** Information shown follows **

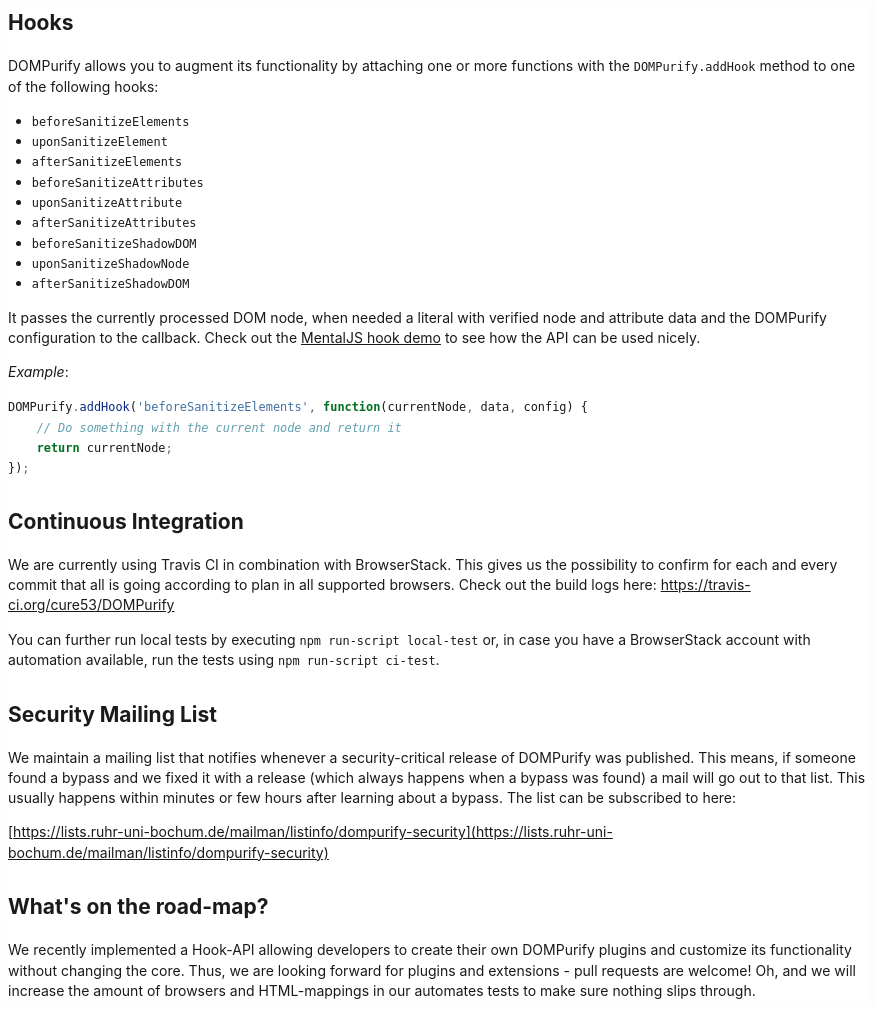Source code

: 
## Hooks

DOMPurify allows you to augment its functionality by attaching one or more functions with the `DOMPurify.addHook` method to one of the following hooks:

- `beforeSanitizeElements`
- `uponSanitizeElement`
- `afterSanitizeElements`
- `beforeSanitizeAttributes`
- `uponSanitizeAttribute`
- `afterSanitizeAttributes`
- `beforeSanitizeShadowDOM`
- `uponSanitizeShadowNode`
- `afterSanitizeShadowDOM`

It passes the currently processed DOM node, when needed a literal with verified node and attribute data and the DOMPurify configuration to the callback. Check out the [MentalJS hook demo](https://github.com/cure53/DOMPurify/blob/master/demos/hooks-mentaljs-demo.html) to see how the API can be used nicely.

_Example_:

```javascript
DOMPurify.addHook('beforeSanitizeElements', function(currentNode, data, config) {
    // Do something with the current node and return it
    return currentNode;
});
```

## Continuous Integration

We are currently using Travis CI in combination with BrowserStack. This gives us the possibility to confirm for each and every commit that all is going according to plan in all supported browsers. Check out the build logs here: https://travis-ci.org/cure53/DOMPurify

You can further run local tests by executing `npm run-script local-test` or, in case you have a BrowserStack account with automation available, run the tests using `npm run-script ci-test`.

## Security Mailing List

We maintain a mailing list that notifies whenever a security-critical release of DOMPurify was published. This means, if someone found a bypass and we fixed it with a release (which always happens when a bypass was found) a mail will go out to that list. This usually happens within minutes or few hours after learning about a bypass. The list can be subscribed to here:

[https://lists.ruhr-uni-bochum.de/mailman/listinfo/dompurify-security](https://lists.ruhr-uni-bochum.de/mailman/listinfo/dompurify-security)


## What's on the road-map?

We recently implemented a Hook-API allowing developers to create their own DOMPurify plugins and customize its functionality without changing the core. Thus, we are looking forward for plugins and extensions - pull requests are welcome! Oh, and we will increase the amount of browsers and HTML-mappings in our automates tests to make sure nothing slips through.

** End of Information shown **

Repeat exactly the lines above from the one with "## Continuous Integration" up to and including the one with "We are currently". No other line belongs in the reply.

■ Written answer
## Continuous Integration

We are currently using Travis CI in combination with BrowserStack. This gives us the possibility to confirm for each and every commit that all is going according to plan in all supported browsers. Check out the build logs here: https://travis-ci.org/cure53/DOMPurify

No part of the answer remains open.